In vSphere 6.5 VMware introduced the possibility to encrypt Virtual Machine data on a per VM basis. This is achieved by using VAIO filtering and a specific policy is used to indicate whether a VM needs to be encrypted or not.
With vSAN 6.6 another way of encryption was introduced which means that the entire vSAN datastore is encrypted and as a result every VM that is stored on the vSAN datastore gets encrypted (and hence no specific policy is required).
For both encryption methodologies a KMS server (or cluster of KMS servers for production environments) that supports the KMIP protocol needs to be installed and configured in vCenter. Although both vSphere and vSAN encryption can use the same configured KMS server/cluster there is a small but important difference in the way the keys that are required for encrypting the data are communicated to the ESXi hosts.
In the case of vSphere (VM) encryption, ESXi needs to be able to communicate to vCenter to get the specific Key Encryption Key (KEK) for a VM when this VM needs to start (or is created). So when vCenter is not available, such actions possibly cannot be initiated.
For vSAN encryption however, an ESXi host only needs to communicate with vCenter when vSAN encryption is enabled. At that moment the KEK ID’s required to store the Data Encryption Keys (DEK) that are used to encrypt the disks are sent from vCenter to the ESXi hosts. Using these KEK ID’s the host will communicate directly with the KMS server to get the actual KEK.
To show this mechanism I have created a little demo video. For my own educational purpose I have used the vSphere (and vSAN) 6.7 version which allows me to use the new vSphere (HTML5) client functionality.
The demo environment I am using in the video consists of a 2-node vSAN 6.7 cluster. Obviously to have a healthy cluster I also deployed a witness appliance. All three ESXi hosts are running nested on a single ESXi 6.5 host by the way.

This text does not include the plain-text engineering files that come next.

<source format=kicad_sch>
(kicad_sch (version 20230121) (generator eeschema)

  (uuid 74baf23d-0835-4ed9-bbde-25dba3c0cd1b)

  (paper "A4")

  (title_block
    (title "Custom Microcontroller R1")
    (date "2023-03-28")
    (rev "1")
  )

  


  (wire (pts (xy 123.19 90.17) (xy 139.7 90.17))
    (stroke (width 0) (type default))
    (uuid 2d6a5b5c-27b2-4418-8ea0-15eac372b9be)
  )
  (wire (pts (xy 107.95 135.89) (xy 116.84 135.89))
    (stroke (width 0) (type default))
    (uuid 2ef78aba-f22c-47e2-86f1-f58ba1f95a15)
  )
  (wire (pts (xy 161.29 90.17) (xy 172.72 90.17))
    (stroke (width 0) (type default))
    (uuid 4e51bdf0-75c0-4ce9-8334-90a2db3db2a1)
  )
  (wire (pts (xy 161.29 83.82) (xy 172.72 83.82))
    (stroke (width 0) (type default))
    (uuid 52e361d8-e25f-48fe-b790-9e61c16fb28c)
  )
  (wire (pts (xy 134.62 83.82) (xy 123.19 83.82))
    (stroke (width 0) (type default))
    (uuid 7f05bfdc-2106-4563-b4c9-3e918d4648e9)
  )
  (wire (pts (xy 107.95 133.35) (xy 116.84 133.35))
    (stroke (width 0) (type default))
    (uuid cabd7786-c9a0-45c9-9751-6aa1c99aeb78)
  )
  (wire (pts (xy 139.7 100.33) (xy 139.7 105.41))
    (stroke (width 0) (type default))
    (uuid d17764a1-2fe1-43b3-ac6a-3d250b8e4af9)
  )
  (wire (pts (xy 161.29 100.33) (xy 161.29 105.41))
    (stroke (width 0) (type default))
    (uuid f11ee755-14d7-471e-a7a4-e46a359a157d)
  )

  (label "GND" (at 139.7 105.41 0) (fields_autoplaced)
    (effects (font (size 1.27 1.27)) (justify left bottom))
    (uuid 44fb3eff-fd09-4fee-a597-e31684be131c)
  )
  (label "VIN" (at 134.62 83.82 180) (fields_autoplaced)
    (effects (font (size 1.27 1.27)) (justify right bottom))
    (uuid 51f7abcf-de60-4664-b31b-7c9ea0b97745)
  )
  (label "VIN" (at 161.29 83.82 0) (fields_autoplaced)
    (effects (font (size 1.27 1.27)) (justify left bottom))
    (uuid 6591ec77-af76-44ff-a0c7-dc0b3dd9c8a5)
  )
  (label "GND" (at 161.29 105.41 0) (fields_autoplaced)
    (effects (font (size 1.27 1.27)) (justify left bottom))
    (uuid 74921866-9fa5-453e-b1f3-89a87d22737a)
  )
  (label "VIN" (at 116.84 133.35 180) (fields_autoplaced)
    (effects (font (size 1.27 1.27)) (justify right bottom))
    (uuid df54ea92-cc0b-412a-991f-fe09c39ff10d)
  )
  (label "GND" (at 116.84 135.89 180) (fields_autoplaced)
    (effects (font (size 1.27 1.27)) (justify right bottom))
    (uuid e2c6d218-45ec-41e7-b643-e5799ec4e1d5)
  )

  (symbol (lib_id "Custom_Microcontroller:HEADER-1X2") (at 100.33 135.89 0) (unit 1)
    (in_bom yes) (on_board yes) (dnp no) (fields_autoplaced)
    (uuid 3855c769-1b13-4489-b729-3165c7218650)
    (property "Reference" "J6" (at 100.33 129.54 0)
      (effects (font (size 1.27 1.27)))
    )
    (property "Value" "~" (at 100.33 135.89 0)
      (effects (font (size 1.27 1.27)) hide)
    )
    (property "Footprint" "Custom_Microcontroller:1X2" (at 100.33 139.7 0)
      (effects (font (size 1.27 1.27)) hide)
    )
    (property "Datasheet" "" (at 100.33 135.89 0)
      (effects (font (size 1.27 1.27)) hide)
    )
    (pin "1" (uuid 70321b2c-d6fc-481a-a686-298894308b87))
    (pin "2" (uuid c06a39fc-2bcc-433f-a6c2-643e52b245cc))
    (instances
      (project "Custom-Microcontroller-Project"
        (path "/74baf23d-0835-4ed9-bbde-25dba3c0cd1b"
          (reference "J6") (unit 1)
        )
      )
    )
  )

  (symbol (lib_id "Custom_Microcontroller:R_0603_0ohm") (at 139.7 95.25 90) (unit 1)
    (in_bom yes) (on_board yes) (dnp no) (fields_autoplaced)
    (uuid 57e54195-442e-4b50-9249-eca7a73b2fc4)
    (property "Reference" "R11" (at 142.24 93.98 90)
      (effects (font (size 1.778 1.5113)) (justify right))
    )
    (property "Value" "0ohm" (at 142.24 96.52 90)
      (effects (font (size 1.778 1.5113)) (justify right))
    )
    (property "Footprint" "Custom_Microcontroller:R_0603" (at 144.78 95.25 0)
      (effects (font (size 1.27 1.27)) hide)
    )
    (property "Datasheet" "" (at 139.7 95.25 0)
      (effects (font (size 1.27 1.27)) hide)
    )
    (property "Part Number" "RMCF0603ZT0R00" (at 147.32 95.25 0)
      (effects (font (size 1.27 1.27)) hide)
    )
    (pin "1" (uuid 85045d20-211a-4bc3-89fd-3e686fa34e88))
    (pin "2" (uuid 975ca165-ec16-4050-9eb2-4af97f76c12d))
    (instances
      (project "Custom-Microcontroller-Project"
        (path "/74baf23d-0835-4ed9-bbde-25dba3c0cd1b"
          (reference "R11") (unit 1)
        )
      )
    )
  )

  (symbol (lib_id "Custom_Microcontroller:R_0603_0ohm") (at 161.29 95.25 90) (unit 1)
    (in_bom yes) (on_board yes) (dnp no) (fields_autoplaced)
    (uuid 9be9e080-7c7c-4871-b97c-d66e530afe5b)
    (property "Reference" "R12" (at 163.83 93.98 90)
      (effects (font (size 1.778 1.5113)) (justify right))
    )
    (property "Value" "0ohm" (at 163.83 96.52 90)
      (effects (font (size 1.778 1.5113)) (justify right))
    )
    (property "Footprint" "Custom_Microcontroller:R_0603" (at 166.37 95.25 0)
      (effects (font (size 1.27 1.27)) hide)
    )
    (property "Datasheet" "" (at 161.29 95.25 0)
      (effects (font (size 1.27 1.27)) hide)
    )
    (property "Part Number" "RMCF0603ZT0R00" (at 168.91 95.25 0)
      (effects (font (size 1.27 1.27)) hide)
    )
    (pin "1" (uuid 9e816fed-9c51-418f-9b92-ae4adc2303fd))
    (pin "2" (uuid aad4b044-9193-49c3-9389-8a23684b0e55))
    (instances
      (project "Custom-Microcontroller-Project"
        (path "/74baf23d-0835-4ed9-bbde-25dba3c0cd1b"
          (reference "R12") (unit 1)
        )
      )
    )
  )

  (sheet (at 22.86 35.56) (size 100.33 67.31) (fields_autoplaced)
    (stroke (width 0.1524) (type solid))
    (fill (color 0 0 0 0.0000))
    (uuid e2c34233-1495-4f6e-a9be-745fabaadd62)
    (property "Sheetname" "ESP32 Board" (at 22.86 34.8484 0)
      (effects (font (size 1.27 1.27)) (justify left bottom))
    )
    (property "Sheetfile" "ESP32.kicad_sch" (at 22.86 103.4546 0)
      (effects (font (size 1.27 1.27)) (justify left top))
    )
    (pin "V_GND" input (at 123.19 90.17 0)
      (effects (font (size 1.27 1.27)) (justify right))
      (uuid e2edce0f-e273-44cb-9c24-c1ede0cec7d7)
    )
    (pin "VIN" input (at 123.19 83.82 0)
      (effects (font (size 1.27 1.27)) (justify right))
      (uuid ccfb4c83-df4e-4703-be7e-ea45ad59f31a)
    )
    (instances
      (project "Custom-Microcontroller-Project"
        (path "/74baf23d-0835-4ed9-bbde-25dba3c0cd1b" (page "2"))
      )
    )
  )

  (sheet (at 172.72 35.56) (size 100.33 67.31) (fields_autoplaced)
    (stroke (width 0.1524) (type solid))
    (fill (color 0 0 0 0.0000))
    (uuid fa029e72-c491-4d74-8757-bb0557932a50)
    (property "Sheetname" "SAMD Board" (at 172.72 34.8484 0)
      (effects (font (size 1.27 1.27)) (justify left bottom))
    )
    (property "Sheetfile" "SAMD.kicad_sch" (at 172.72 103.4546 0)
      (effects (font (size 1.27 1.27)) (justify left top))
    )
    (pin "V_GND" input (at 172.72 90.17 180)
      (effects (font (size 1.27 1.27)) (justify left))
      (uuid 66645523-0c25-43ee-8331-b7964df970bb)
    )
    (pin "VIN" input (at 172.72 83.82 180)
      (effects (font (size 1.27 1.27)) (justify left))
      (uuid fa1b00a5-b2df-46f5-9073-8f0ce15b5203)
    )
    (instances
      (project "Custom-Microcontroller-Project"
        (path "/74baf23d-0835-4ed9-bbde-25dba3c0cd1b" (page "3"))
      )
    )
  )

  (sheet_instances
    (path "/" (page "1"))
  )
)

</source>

I created this cluster using the “Easy Install” feature, which means that the vCenter appliance was installed on the first (at that time stand-alone) ESXi host and stored on the vSAN datastore which was created at the same time on this first ESXi host. After the vCenter appliance was configured I completed the configuration of the 2-node cluster by adding the second host, the witness appliance and properly configuring vSAN (VMkernel ports and disk groups on the second ESXi and witness host).

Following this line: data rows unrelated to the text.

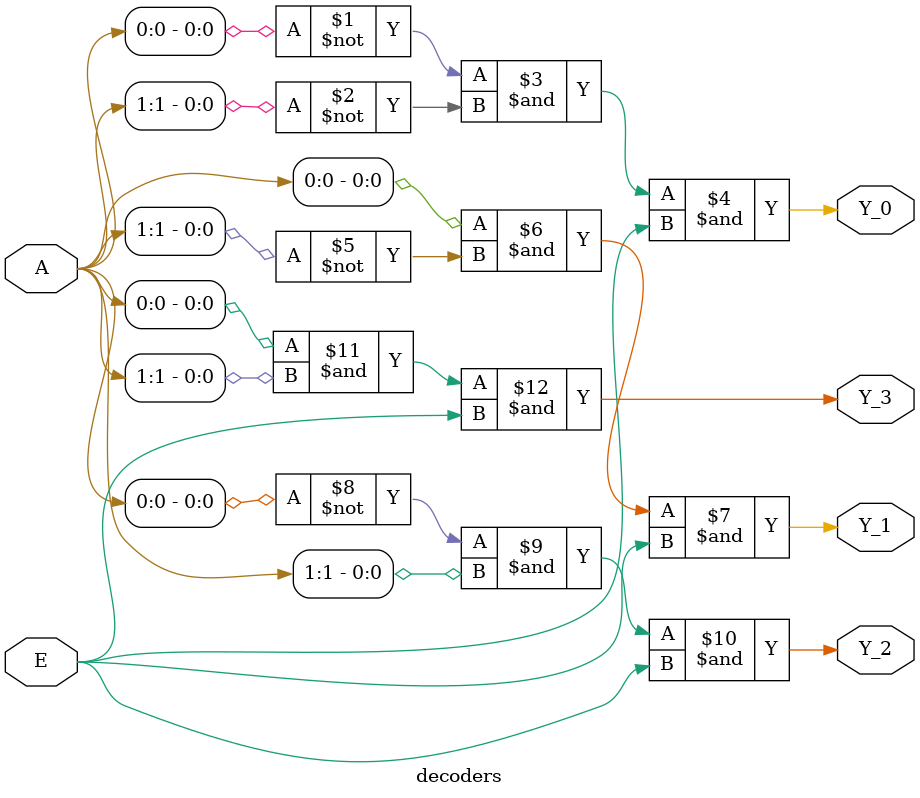
<source format=v>
module decoders(A,E,Y_0,Y_1,Y_2,Y_3);

    input [1:0] A;

    input E;

    output Y_0,Y_1,Y_2,Y_3;

    //Defining the combinational logic for the relvent decoder output pins

    assign Y_0 = (~A[0]) & (~A[1]) & (E);

   // assign Y_1 = (~A[0]) & (A[1]) & (E);

    assign Y_1 = (A[0]) & (~A[1]) & (E);

    assign Y_2 = (~A[0]) & (A[1]) & (E);

    assign Y_3 = (A[0]) & (A[1]) & (E);

endmodule
</source>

No other datastores are available so the vCenter appliance can only be stored on the vSAN datastore.
The demo goes through the following steps :
- The KMS server is configured in vCenter. For this purpose an evaluation version of the HyTrust KeyControl appliance was deployed and the KMIP functionality of this appliance was enabled.
- vSAN encryption is enabled. This process will re-format all the disk groups in the vSAN cluster. After this is done the entire vSAN datastore is encrypted. Since the vCenter appliance is stored on the vSAN datastore this also applies to this particular VM.
- vCenter and the three ESXi hosts are shut down. Initially the vCenter appliance is shut down and then using SSH sessions to the three ESXi hosts they are first put into maintenancemode and finally shut down.
- The three ESXi hosts are powered on again. After they are powered on, maintenance mode is disabled again. This is the moment that the ESXi hosts need the (KEK) information to be able to decrypt the disks that are used for vSAN. Since vCenter is stored on the vSAN datastore we know for sure this service is not available yet, so it cannot assist in getting this information. The KMS server (running outside the vSAN environment … which is a requirement !) is still running and will provide the required information to the ESXi hosts.
- We use the Host client of the ESXi host where the vCenter appliance is registered to start this VM again.
- Logging into the vSphere Client shows that the vCenter appliance was successfully started, proving that the vSAN datastore was properly decrypted.